Thursday, February 6, 2020

Introduction

My name is Matthew Lemons, and I am returning to NJCU this semester after taking a hiatus at the end of 2017. I am a career firefighter and majoring in Fire Science here at NJCU. I am currently in my junior year. I started college at Kean University after high school but stopped when I was hired to be a firefighter in 2015. I transferred to NJCU for the Fire Science program specifically to help me advance my career. Immediately following the fall 2017 semester I obtained my commercial drivers license, got engaged, and purchased a house. Since then my wife and I have renovated our home, gotten married, and we are eagerly waiting for our son to be born this coming summer. In my free time I enjoy working on and rebuilding trucks and spending time with my wife and our dogs. My current project is swapping a 1995 Powerstroke diesel engine into my 1978 Ford Bronco. Our three dogs are named Shamrock, Savannah, and Pierce. Shamrock (Shammy) is a Glen of Imaal Terrier. Shes pictured below with my wife Jaclyn. Savannah (Savy) and Pierce are both rescue Rottweilers. They are both originally from Georgia but we rescued them individually about a year and a half apart, so they are not related. Their picture is down below, Savy is on the left, Pierce is on the right.

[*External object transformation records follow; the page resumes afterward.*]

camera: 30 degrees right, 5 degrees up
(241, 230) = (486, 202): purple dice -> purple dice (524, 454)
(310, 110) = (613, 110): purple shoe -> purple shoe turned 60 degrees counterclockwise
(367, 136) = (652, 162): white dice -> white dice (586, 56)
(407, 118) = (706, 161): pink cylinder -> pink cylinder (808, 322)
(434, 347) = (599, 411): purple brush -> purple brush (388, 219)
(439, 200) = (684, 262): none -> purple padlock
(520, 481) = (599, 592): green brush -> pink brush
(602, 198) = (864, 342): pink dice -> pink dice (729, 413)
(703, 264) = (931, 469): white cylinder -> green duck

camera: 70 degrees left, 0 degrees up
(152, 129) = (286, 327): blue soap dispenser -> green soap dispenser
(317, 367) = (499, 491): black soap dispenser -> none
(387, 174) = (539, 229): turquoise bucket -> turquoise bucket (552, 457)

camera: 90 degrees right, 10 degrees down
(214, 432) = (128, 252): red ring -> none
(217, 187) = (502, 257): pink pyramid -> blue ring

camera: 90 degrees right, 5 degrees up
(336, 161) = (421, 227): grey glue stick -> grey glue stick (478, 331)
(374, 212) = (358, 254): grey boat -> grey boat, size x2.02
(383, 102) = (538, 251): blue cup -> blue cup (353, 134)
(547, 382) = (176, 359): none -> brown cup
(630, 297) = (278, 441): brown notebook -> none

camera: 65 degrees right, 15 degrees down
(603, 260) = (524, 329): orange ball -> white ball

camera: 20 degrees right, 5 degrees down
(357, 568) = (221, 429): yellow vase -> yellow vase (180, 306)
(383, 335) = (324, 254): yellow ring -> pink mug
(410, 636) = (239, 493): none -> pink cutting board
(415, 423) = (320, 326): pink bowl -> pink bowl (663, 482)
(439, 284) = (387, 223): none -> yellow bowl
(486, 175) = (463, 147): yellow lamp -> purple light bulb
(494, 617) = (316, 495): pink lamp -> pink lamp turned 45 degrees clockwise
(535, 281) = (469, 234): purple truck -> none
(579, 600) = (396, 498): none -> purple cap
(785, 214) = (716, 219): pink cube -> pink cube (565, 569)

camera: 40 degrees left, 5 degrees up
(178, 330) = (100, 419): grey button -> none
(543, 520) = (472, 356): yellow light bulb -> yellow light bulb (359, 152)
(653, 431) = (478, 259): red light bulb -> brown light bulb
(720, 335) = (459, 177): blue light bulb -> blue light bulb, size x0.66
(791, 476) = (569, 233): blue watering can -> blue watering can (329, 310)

I cannot recall an exact moment in time in which I considered myself literate, but I can intimately recall my father reading a book named Verdi to me before bed. I would beg him time and time again to repeat one specific page/passage, in which the main character (a growing python) falls from a tree after launching himself from a vine into the air. The specific passage made me laugh out loud without fail. I remember the desire to read the passage myself so that I could still laugh and enjoy the moment even when my father was not home. Although, I could never amuse myself quite like the way my father could. Looking back now, it was my father that made the moment special not just the words and the story.
             

  As I grew up, reading never became something I loved or had much affection for. I viewed it as an important skill to have because communication is one of the most important parts of our society. Because of this, I had a hard time understanding why other children, and other people in general, spoke about how much they enjoyed reading. I always preferred to be outside exploring and or riding my bike instead of being inside reading a book. I chose to use my imagination in the woods or at the park instead of reading about someone else’s adventures.
              Literacy to me hasn’t changed much as I have grown older in my life. I still think of it, and use it, as a tool. Literacy is a passage for competent communication and education to flow from one source to another. Without a literate society, there is no way that we would have been able to build the society that we now enjoy.